Seeking best practices and real world experiences around managing, tuning, and operating PostgreSQL and MongoDB databases in production environments at scale

Hi everyone,

I’m looking to start a discussion around real world database administration challenges for PostgreSQL and MongoDB in production environments.

Specifically, I’m interested in hearing from DBAs and platform engineers on:
:speaking_head: Common performance bottlenecks you see in production
:speaking_head: Best practices for backup, restore, and disaster recovery
:speaking_head: High availability and replication strategies that have worked well
:speaking_head: Monitoring and alerting tools you rely on day to day
:speaking_head: Lessons learned from incidents or migrations at scale

This would be especially helpful for teams running databases on cloud platforms (AWS/GCP/Azure) as well as hybrid or on-prem setups.

Looking forward to learning from the community and sharing experiences.

Thanks!

Regarding

  • Common performance bottlenecks you see in production
    That depends on large number of factors like schema design, application design concurrency, workload, Active data set, available CPU, Memory, IO bandwidth, IO latency, Network bandwith, Network latency etc..etc. There could be hundreds of factors which could be affecting data performance, scalability, stability and availability. Generally there is nothing so common for all cases. But if you insist, poorly tuned host machine and database would one common problem.
  • Best practices for backup, restore, and disaster recovery
    Start with organizations backup and backup-retention policy and use that information to implement it in a reliable backup solution like pgBackRest.
  • High availability and replication strategies that have worked well
    One primary and two standbys are the common approach for very critical environments.

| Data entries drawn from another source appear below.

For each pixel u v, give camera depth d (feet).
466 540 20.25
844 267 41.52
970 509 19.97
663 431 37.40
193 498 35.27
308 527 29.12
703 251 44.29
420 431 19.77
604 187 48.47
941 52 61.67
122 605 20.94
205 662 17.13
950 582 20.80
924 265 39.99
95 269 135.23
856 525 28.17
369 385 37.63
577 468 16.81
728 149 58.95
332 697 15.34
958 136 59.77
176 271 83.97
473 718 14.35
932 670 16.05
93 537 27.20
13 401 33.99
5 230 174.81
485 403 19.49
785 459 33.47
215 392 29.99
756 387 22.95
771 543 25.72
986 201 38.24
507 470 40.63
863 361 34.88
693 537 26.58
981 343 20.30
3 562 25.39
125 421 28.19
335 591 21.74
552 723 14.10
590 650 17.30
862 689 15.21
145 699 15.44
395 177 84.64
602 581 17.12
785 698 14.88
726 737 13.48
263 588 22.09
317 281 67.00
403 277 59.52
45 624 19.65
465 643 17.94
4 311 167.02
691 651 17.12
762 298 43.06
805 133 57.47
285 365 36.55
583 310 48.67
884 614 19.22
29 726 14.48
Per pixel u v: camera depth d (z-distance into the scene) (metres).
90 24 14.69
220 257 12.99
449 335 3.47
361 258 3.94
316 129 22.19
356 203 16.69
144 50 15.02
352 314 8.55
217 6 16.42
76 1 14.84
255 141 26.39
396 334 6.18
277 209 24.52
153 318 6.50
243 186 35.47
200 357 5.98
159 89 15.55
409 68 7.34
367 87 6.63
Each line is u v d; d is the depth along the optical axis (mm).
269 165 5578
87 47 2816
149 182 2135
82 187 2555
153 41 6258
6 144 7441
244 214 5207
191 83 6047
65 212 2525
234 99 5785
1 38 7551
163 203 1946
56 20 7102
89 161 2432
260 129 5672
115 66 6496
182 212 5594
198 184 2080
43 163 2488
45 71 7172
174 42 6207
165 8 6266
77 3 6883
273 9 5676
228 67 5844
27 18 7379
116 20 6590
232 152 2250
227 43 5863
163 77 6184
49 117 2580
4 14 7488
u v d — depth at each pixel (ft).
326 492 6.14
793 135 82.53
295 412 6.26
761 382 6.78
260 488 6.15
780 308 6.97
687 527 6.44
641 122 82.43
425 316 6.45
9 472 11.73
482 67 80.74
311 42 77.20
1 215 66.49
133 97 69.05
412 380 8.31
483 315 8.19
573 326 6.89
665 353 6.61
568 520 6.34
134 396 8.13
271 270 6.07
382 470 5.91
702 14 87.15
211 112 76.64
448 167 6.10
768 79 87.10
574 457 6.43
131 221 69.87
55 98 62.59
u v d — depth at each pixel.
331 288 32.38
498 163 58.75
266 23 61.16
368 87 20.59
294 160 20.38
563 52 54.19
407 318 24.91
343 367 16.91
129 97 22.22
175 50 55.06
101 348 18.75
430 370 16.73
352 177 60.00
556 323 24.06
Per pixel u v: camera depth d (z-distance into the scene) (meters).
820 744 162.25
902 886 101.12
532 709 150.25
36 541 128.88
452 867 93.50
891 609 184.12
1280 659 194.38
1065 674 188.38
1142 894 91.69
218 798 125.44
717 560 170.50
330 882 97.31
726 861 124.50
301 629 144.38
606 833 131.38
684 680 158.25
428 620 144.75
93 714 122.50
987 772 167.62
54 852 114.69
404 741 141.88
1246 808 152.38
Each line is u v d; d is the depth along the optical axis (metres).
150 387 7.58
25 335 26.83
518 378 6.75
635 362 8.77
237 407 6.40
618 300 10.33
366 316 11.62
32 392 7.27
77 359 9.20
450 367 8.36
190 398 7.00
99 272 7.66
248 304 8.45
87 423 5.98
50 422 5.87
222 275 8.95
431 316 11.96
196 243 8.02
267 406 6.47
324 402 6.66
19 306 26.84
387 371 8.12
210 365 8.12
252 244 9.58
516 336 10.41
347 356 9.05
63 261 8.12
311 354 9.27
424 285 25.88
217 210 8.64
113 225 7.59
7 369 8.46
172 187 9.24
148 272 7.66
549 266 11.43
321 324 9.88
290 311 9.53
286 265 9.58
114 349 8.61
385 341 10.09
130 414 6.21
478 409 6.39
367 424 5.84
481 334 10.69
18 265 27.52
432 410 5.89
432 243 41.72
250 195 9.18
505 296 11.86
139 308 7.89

Use frameworks like Patroni to manage.
  • Monitoring and alerting tools you rely on day to day
    At Percona, we use and promote PMM.
  • Lessons learned from incidents or migrations at scale
    That would be too big for a forum update. But, in simple, Invest in design of the system. Quality of the design will be deciding how it is going to work in the future. The philosophy of KISS (Keep it Simple and Stupid) generally works better. More the complexity, expect more trouble.